Methods: In a cross-sectional study of AIT, PBMCs were isolated from SAR (n=13), NA (n=13) and AIT (subcutaneous, SCIT (n=10) and sublingual, SLIT (n=8) immunotherapy)-treated group. Circulating CD4+CXCR5+PD-1+FoxP3+ Tfr, CD4+CXCR5+PD-1+FoxP3-T follicular helper (Tfh) cells were enumerated by flow cytometry. Allergen-induced Tfr and Tfh cell proliferation were also assessed.

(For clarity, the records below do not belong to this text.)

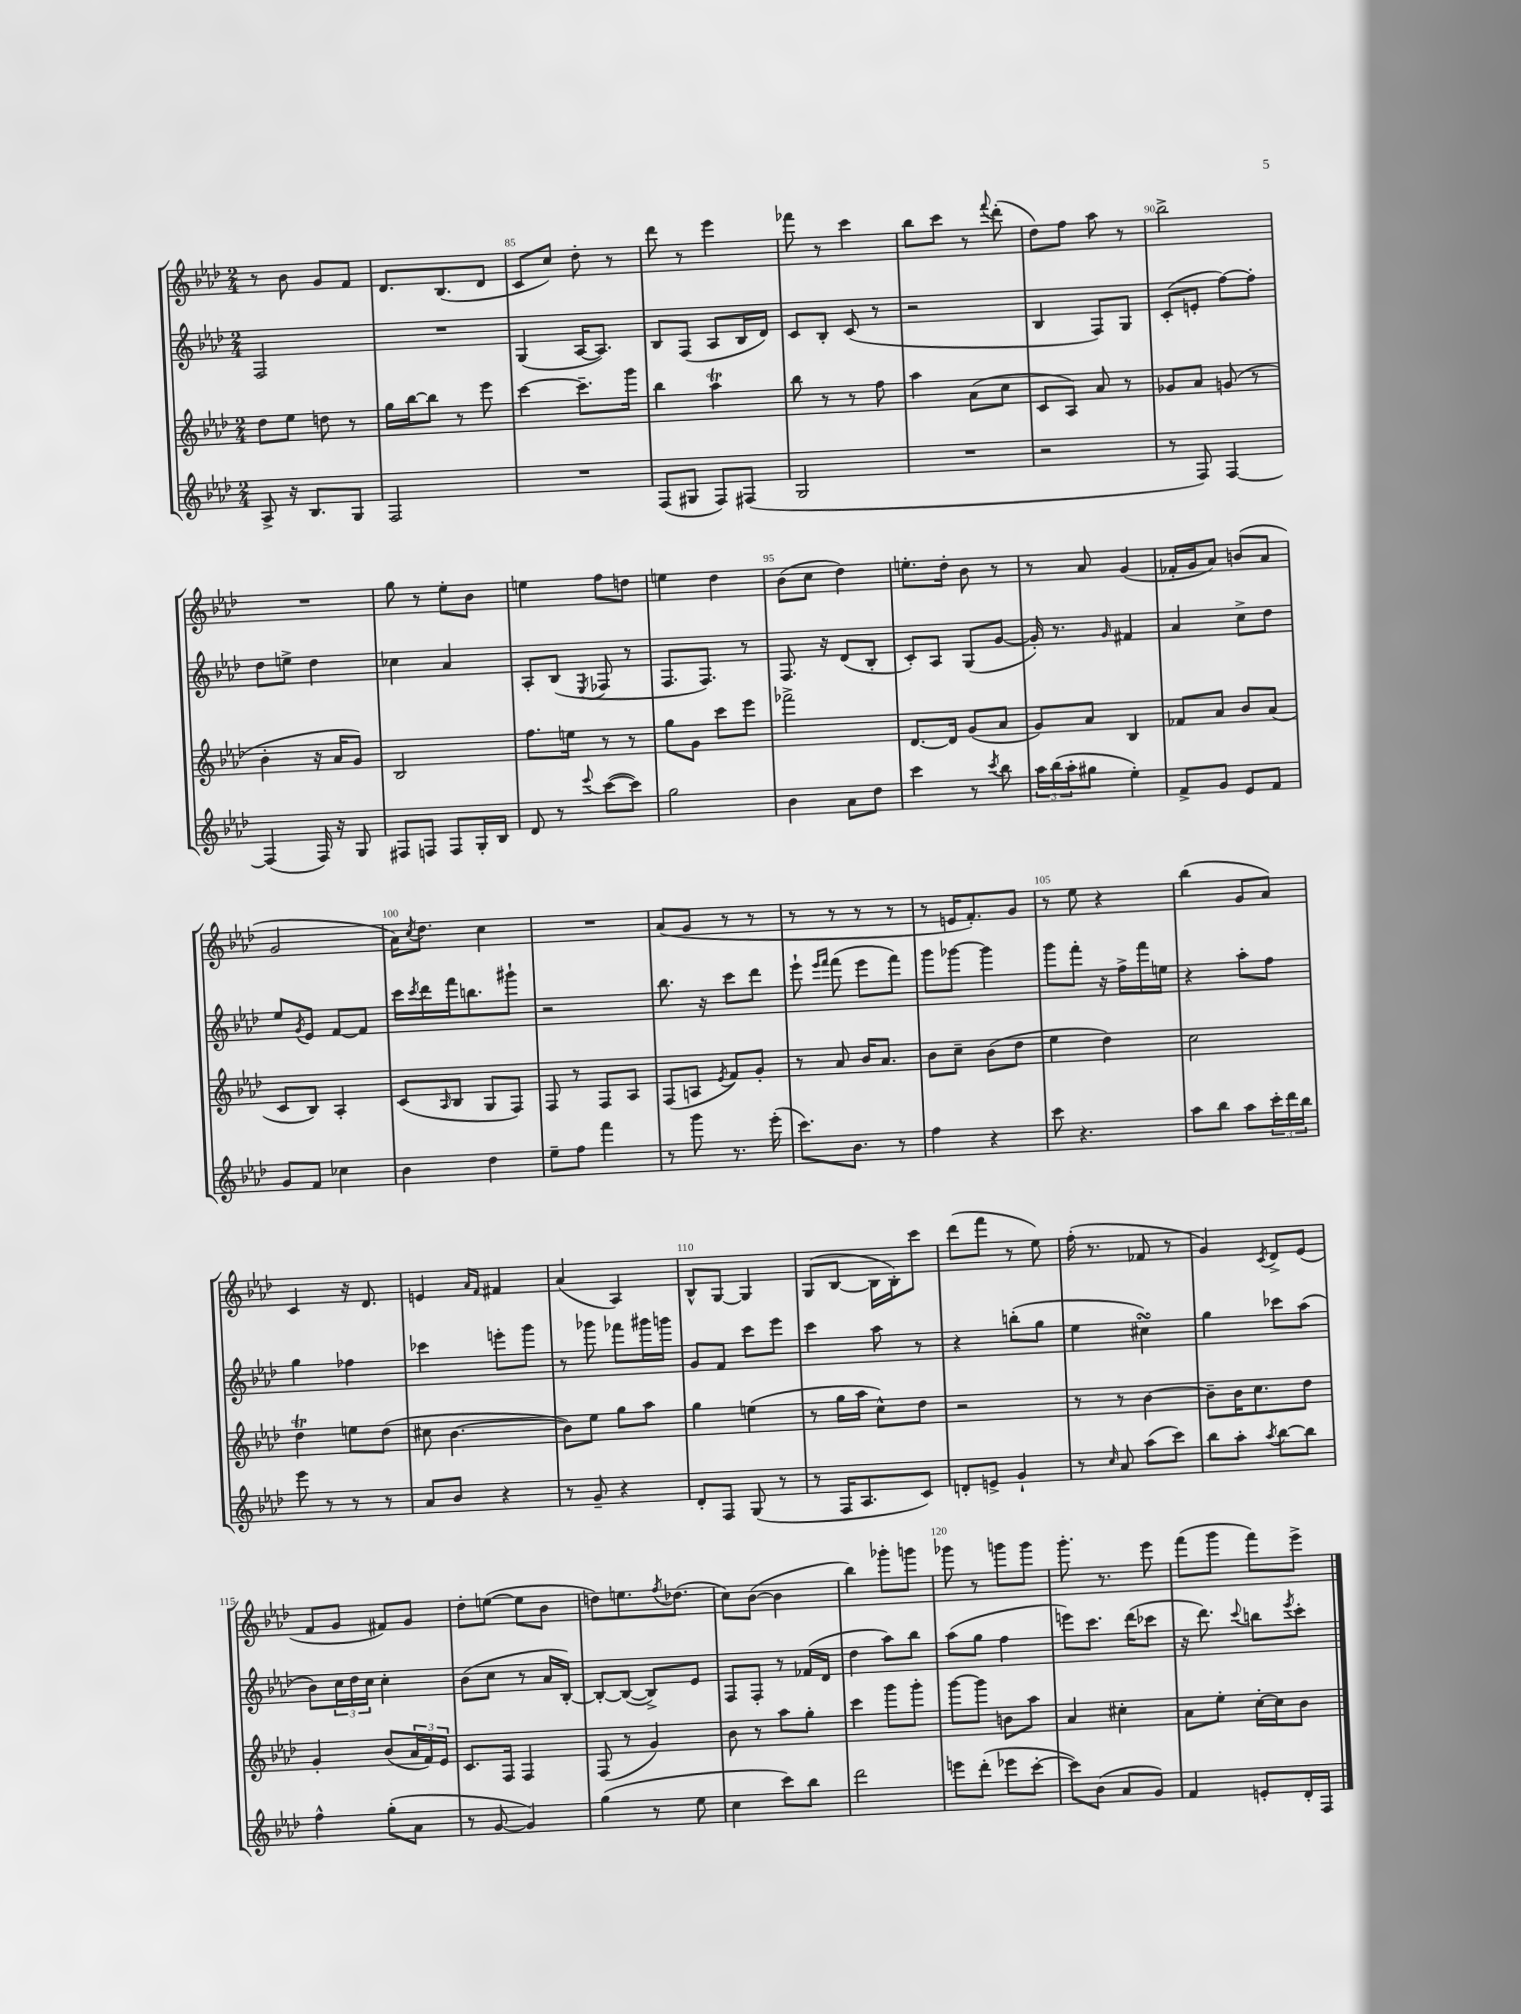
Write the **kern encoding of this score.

**kern	**kern	**kern	**kern
*staff4	*staff3	*staff2	*staff1
*clefG2	*clefG2	*clefG2	*clefG2
*k[b-e-a-d-]	*k[b-e-a-d-]	*k[b-e-a-d-]	*k[b-e-a-d-]
*M2/4	*M2/4	*M2/4	*M2/4
8A-^	8dd-	2F	8r
16r	8ee-	.	8b-
8.B-	.	.	.
.	8dd	.	8g
8G	8r	.	8f
=	=	=	=
2F	16gg	2r	8.d-
.	[16bb-	.	.
.	8bb-]	.	.
.	.	.	(8.B-
.	8r	.	.
.	8eee-	.	8d-
=	=	=	=
2r	[4ccc	(4G	8c
.	.	.	8cc)
.	8.ccc~]	[16A-	8dd-'
.	.	8.A-])	.
.	.	.	8r
.	16ggg	.	.
=	=	=	=
(8F	4bb-	8B-	8ddd-
8G#	.	(8F	8r
8F)	4aa-	8A-	4eee-
(8F#	.	16B-	.
.	.	16d-)	.
=	=	=	=
2G	8bb-	8c	8fff-
.	8r	8B-'	8r
.	8r	(8c	4ccc
.	8ff	8r	.
=	=	=	=
2r	4aa-	2r	8bb-
.	.	.	8ccc
.	(8a-	.	8r
.	.	.	8qqfff
.	8cc	.	(8ddd-'
=	=	=	=
2r	8c	4B-	8dd-)
.	8A-)	.	8ff
.	8a-	8F)	8aa-
.	8r	8G	8r
=	=	=	=
8r	8g-	(8c'	2bb-^
8F)	8a-	8e'	.
[4F	(8g	[8ff)	.
.	8r	8ff']	.
=	=	=	=
(4F]	4b-'	8dd-	2r
.	.	8ee^	.
16F)	16r	4dd-	.
16r	16a-	.	.
8G	8g)	.	.
=	=	=	=
8F#	2B-	4cc-	8gg
8F	.	.	8r
8F	.	4a-	8ee-'
16G'	.	.	8b-
16B-	.	.	.
=	=	=	=
8d-	8.ff	8A-'	4ee
8r	.	(8B-	.
.	16ee	.	.
8qqeee-	.	8qE-	.
([8ccc	8r	8F-	8ff
8ccc])	8r	8r	8dd
=	=	=	=
2gg	8gg	8.F	4ee
.	8g	.	.
.	.	8.F)	.
.	8ccc	.	4dd-
.	8eee-	8r	.
=	=	=	=
4b-	2fff-^	8.F	(8b-
.	.	.	8cc
.	.	16r	.
8a-	.	(8d-	4dd-)
8dd-	.	8B-'	.
=	=	=	=
4ccc	[8.d-	8c')	8.ee'
.	.	8A-	.
.	16d-]	.	16dd-'
8r	(8g	(8G	8b-
8qccc	.	.	.
8bb-	8a-	[8g	8r
=	=	=	=
24aa-	8g)	16g'])	8r
(24bb-	.	.	.
.	.	8.r	.
24aa-'	.	.	.
8gg#	8a-	.	8a-
.	.	16qqg	.
4ee-')	4B-	4f#	(4g
=	=	=	=
8f^	8f-	4a-	16f-'
.	.	.	16g
8g	8a-	.	8a-)
8e-	8b-	8cc^	(8b
8f	(8a-	8dd-	8a-
=	=	=	=
8g	8c	8ee-	2g
.	.	8qg	.
8f	8B-)	8e-	.
4cc-	4A-'	[8f	.
.	.	8f]	.
=	=	=	=
4b-	(8c	16ccc	16a-)
.	.	8qccc	8qcc
.	.	16ddd-	8.dd-
.	16qqA-	.	.
.	8B-	16fff	.
.	.	8.bb	.
4dd-	8G	.	4cc
.	8F)	8ggg#`	.
=	=	=	=
8ee-~	8F	2r	2r
8ff	8r	.	.
4fff	8F	.	.
.	8A-	.	.
=	=	=	=
8r	(8F	8.bb-	(8a-
8ggg	8A	.	8g
.	.	16r	.
.	8qe-	.	.
8.r	8f)	8ccc	8r
.	8g'	8ddd-	8r
(16eee-'	.	.	.
=	=	=	=
8.ccc)	8r	8eee-`	8r
.	.	16qqeee-	.
.	.	16qqfff	.
.	8a-	(8fff	8r
8.b-	.	.	.
.	16b-	8eee-	8r
.	8.a-	.	.
8r	.	8fff)	8r
=	=	=	=
4ff	8b-	8ggg	8r
.	8cc~	[8ggg-	16e
.	.	.	8.f')
4r	(8b-	4ggg-]	.
.	8dd-	.	8g
=	=	=	=
8ccc	4ee-	8ggg	8r
4.r	.	8fff'	8ee-
.	4dd-)	16r	4r
.	.	16ff^	.
.	.	16fff	.
.	.	16ee	.
=	=	=	=
8aa-	2cc	4r	(4bb-
8bb-	.	.	.
8aa-	.	8aa-'	8g
24ccc'	.	8ff	8a-)
24ddd-	.	.	.
24bb-	.	.	.
=	=	=	=
8eee-	4dd-	4gg	4c
8r	.	.	.
8r	8ee	4ff-	16r
.	.	.	8.d-
8r	(8dd-	.	.
=	=	=	=
8a-	8cc#	4ccc-	4e
8b-	[4.b-	.	.
.	.	.	16qqa-
.	.	.	16qqf
4r	.	8eee'	4f#
.	.	8ggg	.
=	=	=	=
8r	8b-])	8r	(4a-
8g~	8ee-	8ggg-	.
4r	8gg	8fff-	4A-)
.	8aa-	16ggg#	.
.	.	16ggg	.
=	=	=	=
8d-'	4gg	8g	8B-^^
8F	.	8f	[8G
(8G	(4ee	8ccc	4G]
8r	.	8eee-	.
=	=	=	=
8r	8r	4ccc	(8G
16F	16gg	.	[8B-
8.A-	16aa-	.	.
.	8cc^^)	8aa-	16B-]
.	.	.	16B-')
8c)	8dd-	8r	8ccc
=	=	=	=
8d'	2r	4r	(8ddd-
8e^	.	.	8fff
4g`	.	(8bb'	8r
.	.	8gg	8ee-)
=	=	=	=
8r	8r	4ee-	(16ff'
.	.	.	8.r
16qqcc	.	.	.
8a-	8r	.	.
(8aa-	[4b-	4cc#)	8f-
8ccc)	.	.	8r
=	=	=	=
8bb-	8b-~]	4gg	4g)
8aa-'	16b-	.	.
.	8.cc	.	.
8qaa-	.	.	8qc
[8bb-	.	8ccc-	8d-^
8bb-]	8dd-	(8aa-	(8e-
=	=	=	=
4ff^^	4g'	8b-)	8f
.	.	24cc	8g
.	.	24dd-	.
.	.	24cc	.
(8gg'	(8b-	4cc'	8f#)
8a-	24a-	.	8g
.	24f)	.	.
.	24e-	.	.
=	=	=	=
8r	8.c	(8b-	8dd-'
[8g	.	8cc	([8ee
.	16F	.	.
4g])	4F	8r	8ee]
.	.	16a-	8b-
.	.	[16B-')	.
=	=	=	=
(4gg	(8F	8B-'_	8dd)
.	8r	(8B-_	8.ee
8r	4g)	8B-^])	.
.	.	.	8qff
.	.	.	(8.dd-
8ee-	.	8e-	.
=	=	=	=
4cc	8b-	8F	8cc)
.	8r	8F'	([8b-
8ccc)	8aa-	8r	4b-]
8bb-	8gg'	(16f-	.
.	.	16d-	.
=	=	=	=
2ddd-	4ccc	4dd-	4bb-)
.	8ggg	8aa-)	8ggg-'
.	8ggg'	8bb-	8ggg
=	=	=	=
8eee	[8ggg	(8aa-	8ggg-
(8ddd-'	8ggg]	8gg	8r
8eee-	8b	4ff	8ggg
[8ccc'	8aa-	.	8ggg
=	=	=	=
8ccc])	4a-	8eee)	8.ggg'
(8b-	.	8.ccc	.
.	.	.	8.r
8a-	4cc#'	.	.
.	.	(16ddd-	.
8g)	.	8ccc-	8eee-
=	=	=	=
4f	8a-	16r	(8fff
.	.	8.ddd-)	.
.	8ee-'	.	8ggg
.	.	8qqccc	.
8e'	[16cc'	8bb	8fff)
.	16cc]	.	.
.	.	8qeee-	.
16d-'	8b-	8ccc'	8eee-^
16F	.	.	.
==	==	==	==
*-	*-	*-	*-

Results: Symptom scores were lower in SCIT (p<0.0001) and SLIT groups (p<0.05) compared to SAR. The frequency of circulating CD4+CXCR5+PD-1+FoxP3+ Tfr cells were lower in SAR compared to NA (median (IQR):13.90(4.42-18.50);p<0.05) and were elevated in SCIT (24.15(13.10-34.24);p<0.05) and SLIT (26.00(20.70-36.49);p<0.05). Conventional FoxP3+ Tregs were elevated in SCIT (6.83(4.83-7.92);p<0.01) and SLIT (6.64(5.48-7.92); p<0.001) compared to SAR (4.06(2.50-4.60). We also confirmed that Tfh cells were higher in SAR (86.10(81.50-95.58) compared to SCIT (75.58(65.76-86.90);p<0.05), SLIT (74.00 (63.51-79.30);p<0.001) and NA (77.60(49.25-85.15); p<0.05) groups. In addition, Tfh but not Tfr cells showed increased proliferative capacity in response to in vitrograss pollen allergen stimulation.
Conclusions: For the first time, we show that Tfr and Tfh cells are dysregulated in patients with seasonal allergic rhinitis. AIT induces circulating Tfr cells and these cells may potentially be associated with tolerance induction during AIT.